これらのうち、条件5−5及び条件5−7では、試験開始から2ヶ月間が経過する(酸化剤を追加する)まで、浄化とともに、土壌のpHが原地盤レベル(浄化前の土壌のpH約9.5)に経時で戻っていくこと、が分かる。
Claims (8)
- シアン化合物で汚染された土壌及び/又は地下水を含む汚染領域を浄化する汚染領域の浄化方法であって、
前記汚染領域の汚染された土壌及び/又は地下水に、原位置で、アルカリ剤と酸化剤とを併有する処理液を接触させる工程(X)を有することを特徴とする汚染領域の浄化方法。 - 前記工程(X)は、前記汚染領域をpH11以上にすることを特徴とする、請求項1に記載の汚染領域の浄化方法。

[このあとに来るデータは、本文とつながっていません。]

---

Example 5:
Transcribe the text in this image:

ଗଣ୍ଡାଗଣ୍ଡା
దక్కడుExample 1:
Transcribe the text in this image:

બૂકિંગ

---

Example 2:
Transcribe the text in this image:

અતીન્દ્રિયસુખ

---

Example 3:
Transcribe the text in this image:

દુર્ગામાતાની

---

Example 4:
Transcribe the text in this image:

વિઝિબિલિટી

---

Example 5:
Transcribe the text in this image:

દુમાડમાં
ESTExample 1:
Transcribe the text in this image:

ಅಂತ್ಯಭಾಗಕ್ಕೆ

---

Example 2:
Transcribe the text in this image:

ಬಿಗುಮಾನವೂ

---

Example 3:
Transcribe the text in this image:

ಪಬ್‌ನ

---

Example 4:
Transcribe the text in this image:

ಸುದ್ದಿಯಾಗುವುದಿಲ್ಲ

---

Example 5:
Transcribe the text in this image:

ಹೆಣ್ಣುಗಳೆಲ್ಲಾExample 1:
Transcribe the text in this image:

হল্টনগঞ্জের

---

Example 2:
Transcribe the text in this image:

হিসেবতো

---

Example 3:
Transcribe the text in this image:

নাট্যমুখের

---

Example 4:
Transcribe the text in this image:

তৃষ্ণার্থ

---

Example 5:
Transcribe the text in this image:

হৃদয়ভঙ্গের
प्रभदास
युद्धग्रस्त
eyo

- 前記工程(X)は、混練工法により、前記汚染領域の汚染された土壌及び/又は地下水に前記処理液を接触させることを特徴とする、請求項1又は2に記載の汚染領域の浄化方法。
- 前記工程(X)は、注入工法により、前記汚染領域の汚染された土壌及び/又は地下水に前記処理液を接触させることを特徴とする、請求項1又は2に記載の汚染領域の浄化方法。

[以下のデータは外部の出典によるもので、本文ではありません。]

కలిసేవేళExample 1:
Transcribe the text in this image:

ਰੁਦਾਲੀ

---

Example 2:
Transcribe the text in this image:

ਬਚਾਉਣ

- 前記アルカリ剤は、アルカリ金属の水酸化物であることを特徴とする、請求項1〜4のいずれか一項に記載の汚染領域の浄化方法。
- 前記酸化剤は、アルカリ金属の過硫酸塩であることを特徴とする、請求項1〜5のいずれか一項に記載の汚染領域の浄化方法。
- 前記工程(X)は、前記汚染領域の土壌及び/又は地下水の100質量部に対して前記酸化剤が0.1質量部以上となるように、前記汚染領域に前記処理液を供給することを特徴とする、請求項1〜6のいずれか一項に記載の汚染領域の浄化方法。
- 前記工程(X)の後、前記汚染領域の汚染された土壌及び/又は地下水に、原位置で、新たに酸化剤を接触させる工程(Y)を有することを特徴とする、請求項1〜7のいずれか一項に記載の汚染領域の浄化方法。